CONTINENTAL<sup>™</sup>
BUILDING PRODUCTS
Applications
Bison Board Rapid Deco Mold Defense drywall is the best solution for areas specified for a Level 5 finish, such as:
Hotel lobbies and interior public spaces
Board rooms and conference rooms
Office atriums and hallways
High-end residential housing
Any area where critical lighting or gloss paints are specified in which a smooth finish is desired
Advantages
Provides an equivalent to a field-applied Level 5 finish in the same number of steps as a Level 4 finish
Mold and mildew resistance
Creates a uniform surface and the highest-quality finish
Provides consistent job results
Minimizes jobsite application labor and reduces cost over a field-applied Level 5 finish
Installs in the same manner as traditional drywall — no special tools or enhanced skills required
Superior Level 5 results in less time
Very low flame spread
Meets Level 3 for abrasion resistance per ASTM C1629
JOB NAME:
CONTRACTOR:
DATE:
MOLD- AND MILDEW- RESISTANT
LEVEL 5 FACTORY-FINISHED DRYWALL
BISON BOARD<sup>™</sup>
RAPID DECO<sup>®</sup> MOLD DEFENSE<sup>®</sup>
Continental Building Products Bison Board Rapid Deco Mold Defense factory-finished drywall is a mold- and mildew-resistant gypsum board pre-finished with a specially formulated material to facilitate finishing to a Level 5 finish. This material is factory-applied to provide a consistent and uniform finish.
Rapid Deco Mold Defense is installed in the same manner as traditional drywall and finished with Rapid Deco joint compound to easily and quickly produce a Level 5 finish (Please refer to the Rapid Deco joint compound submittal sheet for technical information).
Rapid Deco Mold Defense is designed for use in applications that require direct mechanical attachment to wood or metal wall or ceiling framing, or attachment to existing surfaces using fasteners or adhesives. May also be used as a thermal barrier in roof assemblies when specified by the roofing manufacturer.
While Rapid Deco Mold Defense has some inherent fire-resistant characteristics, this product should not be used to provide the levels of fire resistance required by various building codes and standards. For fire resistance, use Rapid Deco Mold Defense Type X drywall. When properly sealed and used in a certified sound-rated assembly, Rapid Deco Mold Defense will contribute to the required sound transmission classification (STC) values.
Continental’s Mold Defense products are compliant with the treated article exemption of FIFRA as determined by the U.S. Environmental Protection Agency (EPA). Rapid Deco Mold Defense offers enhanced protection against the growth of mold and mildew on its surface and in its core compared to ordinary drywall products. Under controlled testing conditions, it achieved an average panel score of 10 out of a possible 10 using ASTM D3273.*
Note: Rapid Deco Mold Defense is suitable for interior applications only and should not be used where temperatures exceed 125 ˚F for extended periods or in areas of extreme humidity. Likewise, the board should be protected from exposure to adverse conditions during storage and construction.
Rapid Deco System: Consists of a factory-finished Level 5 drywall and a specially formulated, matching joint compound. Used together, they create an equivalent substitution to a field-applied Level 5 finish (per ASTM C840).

--- --- ---

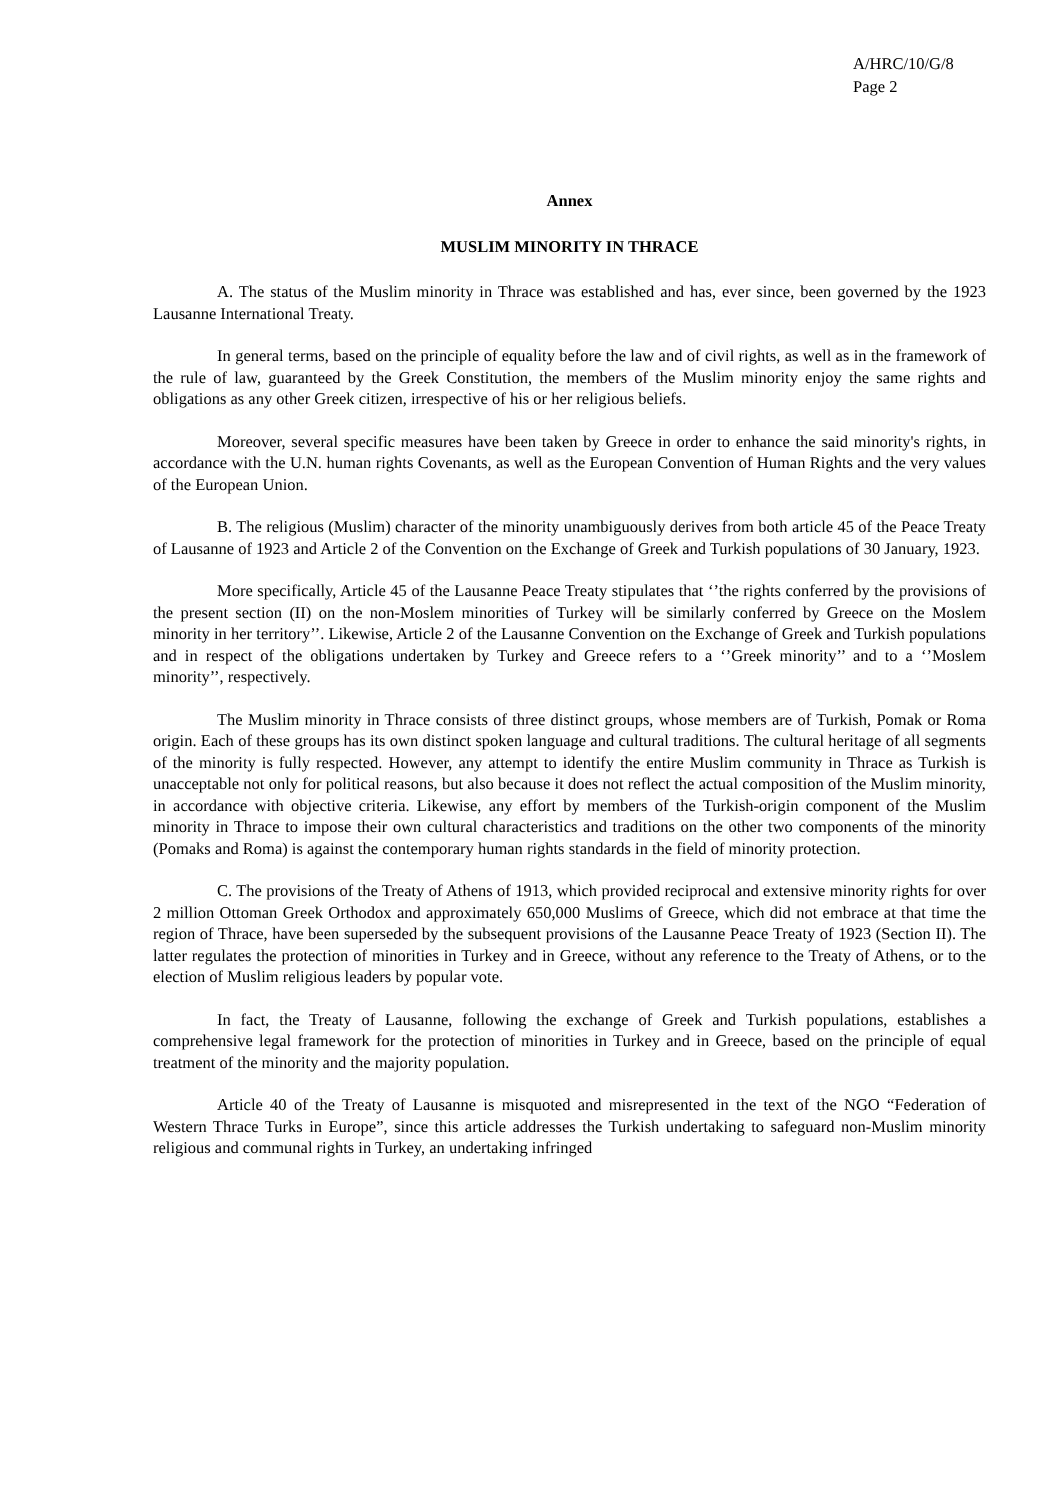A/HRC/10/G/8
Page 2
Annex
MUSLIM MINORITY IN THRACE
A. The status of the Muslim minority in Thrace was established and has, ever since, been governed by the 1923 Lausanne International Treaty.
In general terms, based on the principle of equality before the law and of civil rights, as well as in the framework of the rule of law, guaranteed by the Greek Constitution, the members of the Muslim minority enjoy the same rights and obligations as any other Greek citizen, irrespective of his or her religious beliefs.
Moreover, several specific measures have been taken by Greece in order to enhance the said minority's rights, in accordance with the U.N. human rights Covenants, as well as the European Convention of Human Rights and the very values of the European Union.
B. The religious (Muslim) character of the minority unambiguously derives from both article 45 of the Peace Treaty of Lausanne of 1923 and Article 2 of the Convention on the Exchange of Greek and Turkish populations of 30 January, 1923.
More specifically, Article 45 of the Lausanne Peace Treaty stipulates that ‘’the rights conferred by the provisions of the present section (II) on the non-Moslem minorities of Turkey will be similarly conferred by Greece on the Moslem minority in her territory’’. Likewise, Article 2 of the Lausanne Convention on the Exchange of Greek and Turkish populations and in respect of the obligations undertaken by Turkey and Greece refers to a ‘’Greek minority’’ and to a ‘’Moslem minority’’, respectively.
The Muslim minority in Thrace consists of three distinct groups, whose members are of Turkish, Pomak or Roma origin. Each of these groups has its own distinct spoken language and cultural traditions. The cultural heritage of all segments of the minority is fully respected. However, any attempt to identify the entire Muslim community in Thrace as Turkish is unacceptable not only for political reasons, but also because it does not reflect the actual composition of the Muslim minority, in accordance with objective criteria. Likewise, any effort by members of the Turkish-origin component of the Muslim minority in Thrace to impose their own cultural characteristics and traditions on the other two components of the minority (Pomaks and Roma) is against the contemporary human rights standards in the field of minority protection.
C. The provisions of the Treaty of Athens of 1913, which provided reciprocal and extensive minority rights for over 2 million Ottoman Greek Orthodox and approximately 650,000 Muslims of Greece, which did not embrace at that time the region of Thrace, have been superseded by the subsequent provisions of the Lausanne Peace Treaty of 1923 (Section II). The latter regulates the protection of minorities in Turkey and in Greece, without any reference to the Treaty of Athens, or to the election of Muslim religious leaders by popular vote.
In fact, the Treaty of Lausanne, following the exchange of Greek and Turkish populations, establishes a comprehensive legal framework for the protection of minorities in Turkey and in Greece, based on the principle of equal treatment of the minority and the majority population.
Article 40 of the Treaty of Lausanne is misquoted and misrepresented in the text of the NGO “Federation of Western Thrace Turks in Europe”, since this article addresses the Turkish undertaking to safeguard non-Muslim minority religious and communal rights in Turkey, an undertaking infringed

--- --- ---

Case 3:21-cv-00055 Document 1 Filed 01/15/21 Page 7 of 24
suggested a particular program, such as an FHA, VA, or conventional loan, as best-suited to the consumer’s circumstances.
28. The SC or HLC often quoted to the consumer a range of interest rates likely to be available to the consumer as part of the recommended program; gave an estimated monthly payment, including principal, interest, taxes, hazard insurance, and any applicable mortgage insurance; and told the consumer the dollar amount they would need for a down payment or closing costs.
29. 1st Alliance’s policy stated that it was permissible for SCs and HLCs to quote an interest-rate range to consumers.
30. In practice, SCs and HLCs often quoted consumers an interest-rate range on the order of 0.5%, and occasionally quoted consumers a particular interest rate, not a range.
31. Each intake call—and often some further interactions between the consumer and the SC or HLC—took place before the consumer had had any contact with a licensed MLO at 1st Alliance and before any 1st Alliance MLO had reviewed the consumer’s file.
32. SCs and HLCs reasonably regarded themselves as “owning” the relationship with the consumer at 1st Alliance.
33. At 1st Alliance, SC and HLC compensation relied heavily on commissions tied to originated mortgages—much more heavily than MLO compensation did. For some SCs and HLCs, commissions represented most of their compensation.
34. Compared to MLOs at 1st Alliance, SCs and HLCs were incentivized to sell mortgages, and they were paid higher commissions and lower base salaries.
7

--- --- ---

Aim of the exercise: Out of the material above, output word for word the line with "Note: Rapid Deco", the line with "Rapid Deco System: Consists", and all lines between them, with nothing else.

Solution to the exercise:
Note: Rapid Deco Mold Defense is suitable for interior applications only and should not be used where temperatures exceed 125 ˚F for extended periods or in areas of extreme humidity. Likewise, the board should be protected from exposure to adverse conditions during storage and construction.
Rapid Deco System: Consists of a factory-finished Level 5 drywall and a specially formulated, matching joint compound. Used together, they create an equivalent substitution to a field-applied Level 5 finish (per ASTM C840).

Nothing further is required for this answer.